PASSAGE TO READ:
- - - - -

Finally, leaders in primary schools are significantly more likely to say they plan to leave early (46%) than those in secondaries (33%) or all-through schools (26%) (Figure 4).


Figure 4: School leaders’ career intentions by school phase (primary n=806, secondary n=500, all-through n=120)

What part has the pandemic played in leaders’ decision-making?

We asked respondents whether or not the pandemic had been a factor in their decision to either leave the profession early, or to remain. The vast majority of early ‘leavers’ said that the pandemic has been either the main or a contributing factor in their career decision.

The question gave three response options, as follows: i) The pandemic has not influenced my career plans; ii) The pandemic has been one influence on my career plans, alongside other factors; iii) The pandemic has been the main factor in me changing my career plans. The results are shown in Figure 5. They show that early ‘leavers’ are significantly more likely to say that the pandemic has been either the main or a contributing factor in their decision than ‘stayers’.


Figure 5: School leaders’ career intentions and how the pandemic has influenced this (n=1478).

Has leaders’ personal health impacted on their career decisions?

School leaders reported that their personal health was worse during the pandemic. Nearly nine in 10 (88%) respondents rated their health as either ‘good’ or ‘very good’ in ‘normal’ circumstances, but this declined to just over half (53%) during the pandemic.

We analysed this finding together with leaders’ career plans (shown above). This revealed a clear association between worse personal health and plans to leave the profession early (Figure 6).


Figure 6: School leaders’ career intentions by change in health score before vs during the pandemic (n=1478).

- - - - -

EXERCISE TASKS:
A - According to the text on school leaders' career plans, how did the authors arrive at the association between worse personal health and plans to leave the profession early?
B - Return the stretch of the text on school leaders' career plans from "Finally, leaders in primary" through "their career decision.", copied exactly.
The material that follows stands apart from the text on school leaders' career plans.

ENTRIES PROVIDED:
- - - - -

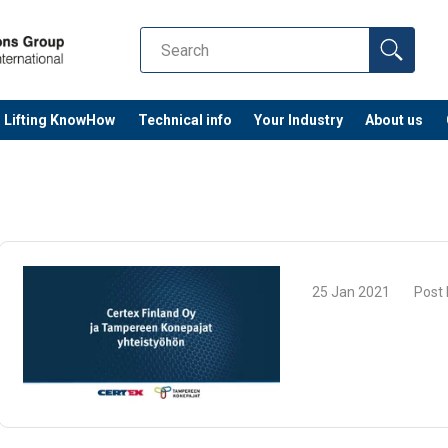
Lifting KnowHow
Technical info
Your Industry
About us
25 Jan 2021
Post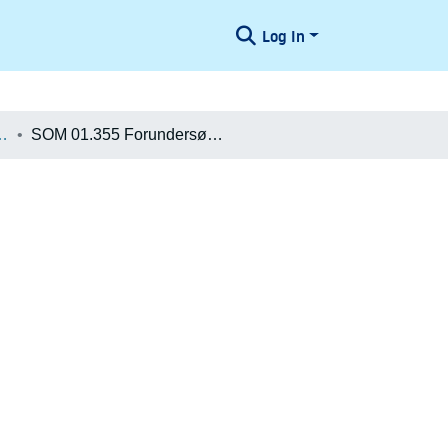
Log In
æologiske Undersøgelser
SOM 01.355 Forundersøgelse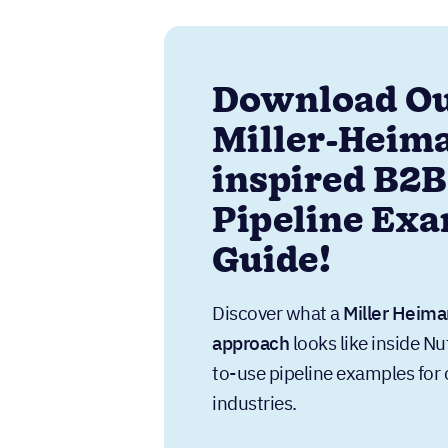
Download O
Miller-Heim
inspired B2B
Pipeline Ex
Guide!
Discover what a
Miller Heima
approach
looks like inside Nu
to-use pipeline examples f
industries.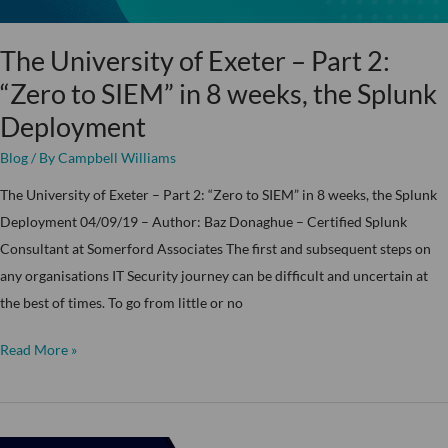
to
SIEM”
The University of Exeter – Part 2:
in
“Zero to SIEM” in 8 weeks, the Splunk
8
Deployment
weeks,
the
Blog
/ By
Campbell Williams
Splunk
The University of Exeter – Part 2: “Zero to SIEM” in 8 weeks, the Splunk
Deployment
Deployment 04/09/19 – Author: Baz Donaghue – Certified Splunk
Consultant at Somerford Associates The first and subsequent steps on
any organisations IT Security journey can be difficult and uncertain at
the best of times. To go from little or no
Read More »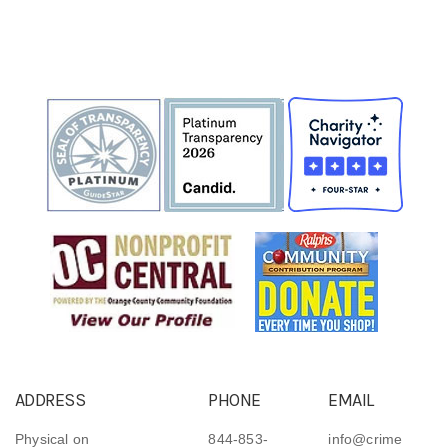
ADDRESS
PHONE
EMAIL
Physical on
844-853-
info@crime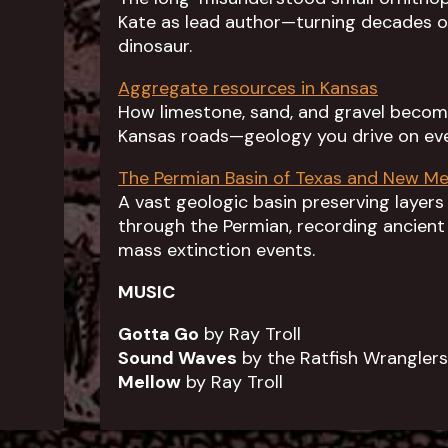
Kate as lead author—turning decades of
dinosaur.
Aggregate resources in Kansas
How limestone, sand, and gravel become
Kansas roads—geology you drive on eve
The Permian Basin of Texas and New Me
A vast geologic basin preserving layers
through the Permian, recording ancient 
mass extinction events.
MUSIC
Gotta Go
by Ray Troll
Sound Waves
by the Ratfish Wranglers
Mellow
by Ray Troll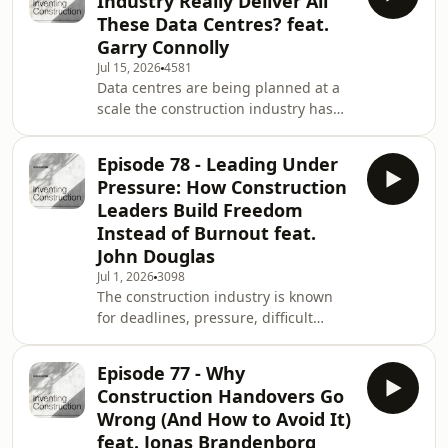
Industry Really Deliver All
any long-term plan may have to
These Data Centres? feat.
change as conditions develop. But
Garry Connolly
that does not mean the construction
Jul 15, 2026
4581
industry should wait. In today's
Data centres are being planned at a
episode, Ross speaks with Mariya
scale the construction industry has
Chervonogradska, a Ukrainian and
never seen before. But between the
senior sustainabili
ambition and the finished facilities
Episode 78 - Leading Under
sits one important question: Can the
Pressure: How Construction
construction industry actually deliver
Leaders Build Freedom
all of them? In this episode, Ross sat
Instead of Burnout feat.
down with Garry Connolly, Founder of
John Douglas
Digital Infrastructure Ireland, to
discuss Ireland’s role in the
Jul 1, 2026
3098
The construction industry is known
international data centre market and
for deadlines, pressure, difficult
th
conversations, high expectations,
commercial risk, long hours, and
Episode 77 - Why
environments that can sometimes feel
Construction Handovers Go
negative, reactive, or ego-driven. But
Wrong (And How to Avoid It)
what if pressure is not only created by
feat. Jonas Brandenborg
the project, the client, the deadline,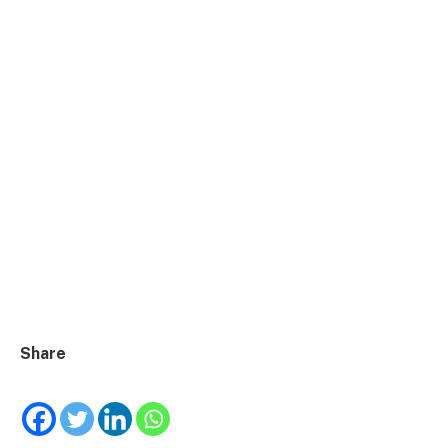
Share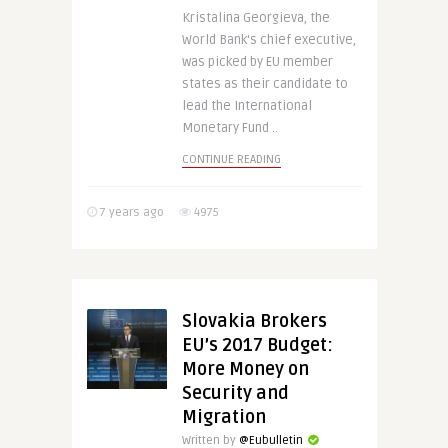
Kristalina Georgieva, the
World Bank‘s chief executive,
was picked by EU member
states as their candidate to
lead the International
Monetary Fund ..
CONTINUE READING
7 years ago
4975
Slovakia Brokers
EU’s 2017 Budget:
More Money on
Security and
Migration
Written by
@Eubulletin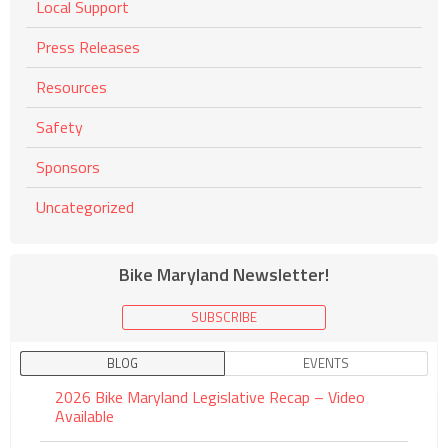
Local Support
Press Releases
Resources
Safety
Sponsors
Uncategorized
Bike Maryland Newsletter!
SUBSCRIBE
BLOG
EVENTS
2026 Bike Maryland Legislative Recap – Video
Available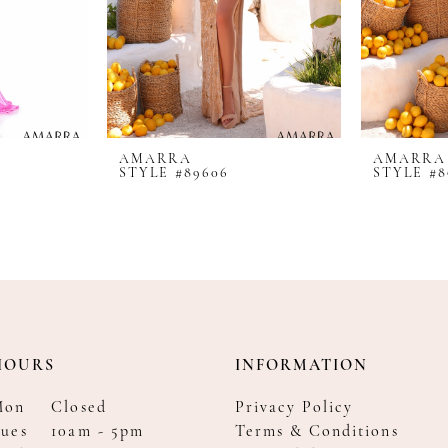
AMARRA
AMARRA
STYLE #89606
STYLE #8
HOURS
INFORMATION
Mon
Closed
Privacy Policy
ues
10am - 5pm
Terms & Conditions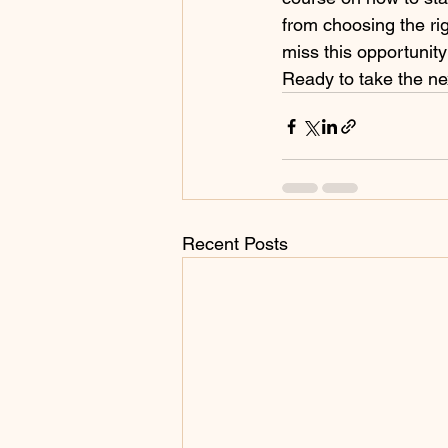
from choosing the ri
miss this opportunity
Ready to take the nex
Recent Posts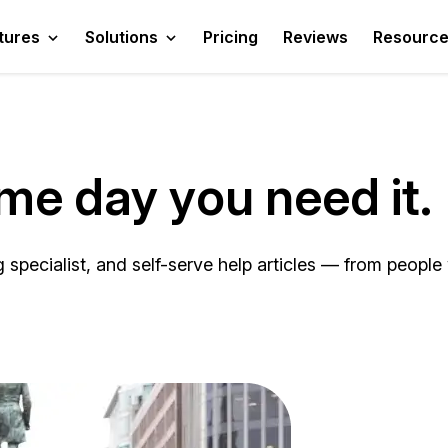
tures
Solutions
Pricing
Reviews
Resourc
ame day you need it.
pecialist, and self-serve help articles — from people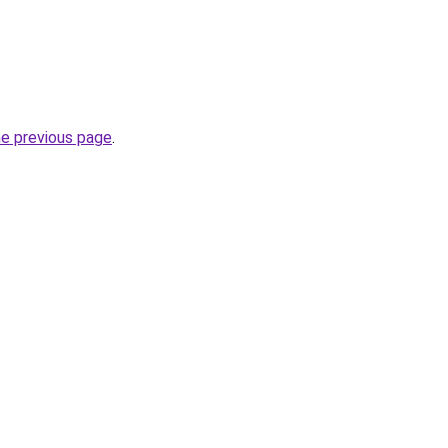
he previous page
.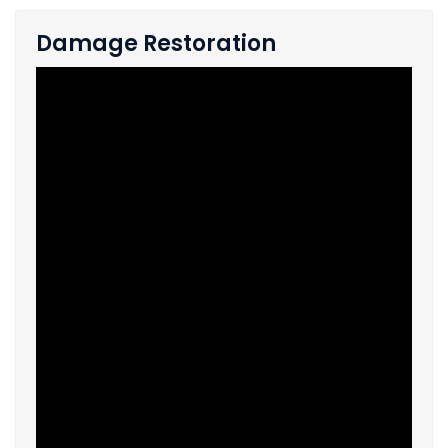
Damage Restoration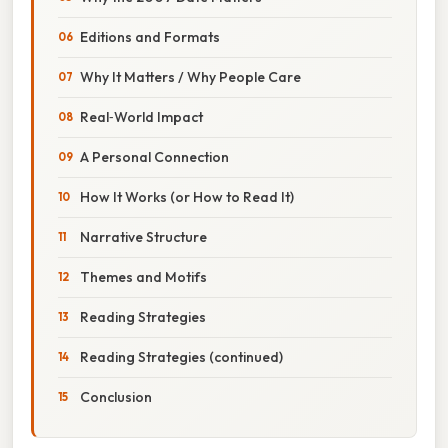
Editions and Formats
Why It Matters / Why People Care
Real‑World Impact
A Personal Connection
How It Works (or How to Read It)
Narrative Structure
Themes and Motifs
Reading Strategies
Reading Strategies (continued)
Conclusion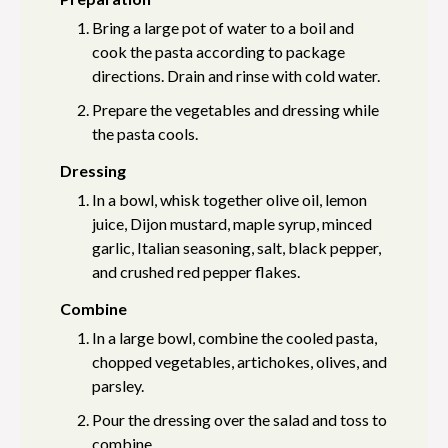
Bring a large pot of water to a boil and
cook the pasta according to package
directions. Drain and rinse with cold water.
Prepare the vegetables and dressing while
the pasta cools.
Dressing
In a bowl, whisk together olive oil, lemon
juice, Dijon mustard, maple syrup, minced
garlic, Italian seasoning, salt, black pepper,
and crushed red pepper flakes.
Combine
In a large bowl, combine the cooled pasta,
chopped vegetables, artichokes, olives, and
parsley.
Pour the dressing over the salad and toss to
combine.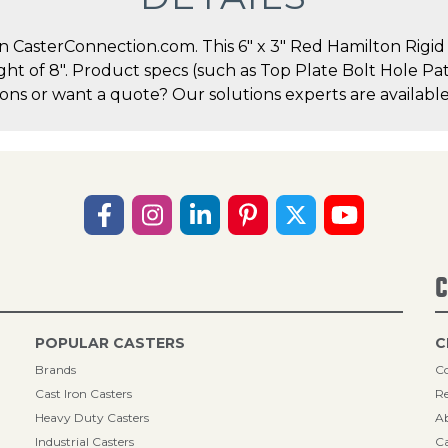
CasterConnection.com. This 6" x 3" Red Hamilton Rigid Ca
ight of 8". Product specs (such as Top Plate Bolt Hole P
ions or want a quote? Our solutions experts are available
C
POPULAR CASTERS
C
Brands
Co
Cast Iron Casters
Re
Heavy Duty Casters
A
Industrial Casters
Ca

- - - - -

RESPONSE LIST:
A - Leaders rated their health as worse during the pandemic: 88% called it "good" or "very good" in normal circumstances, compared with 53% during the pandemic. The authors analyzed this change in health alongside leaders' career plans. That analysis revealed a clear association between worse health and plans to leave early, shown in Figure 6.

B -
Finally, leaders in primary schools are significantly more likely to say they plan to leave early (46%) than those in secondaries (33%) or all-through schools (26%) (Figure 4).


Figure 4: School leaders’ career intentions by school phase (primary n=806, secondary n=500, all-through n=120)

What part has the pandemic played in leaders’ decision-making?

We asked respondents whether or not the pandemic had been a factor in their decision to either leave the profession early, or to remain. The vast majority of early ‘leavers’ said that the pandemic has been either the main or a contributing factor in their career decision.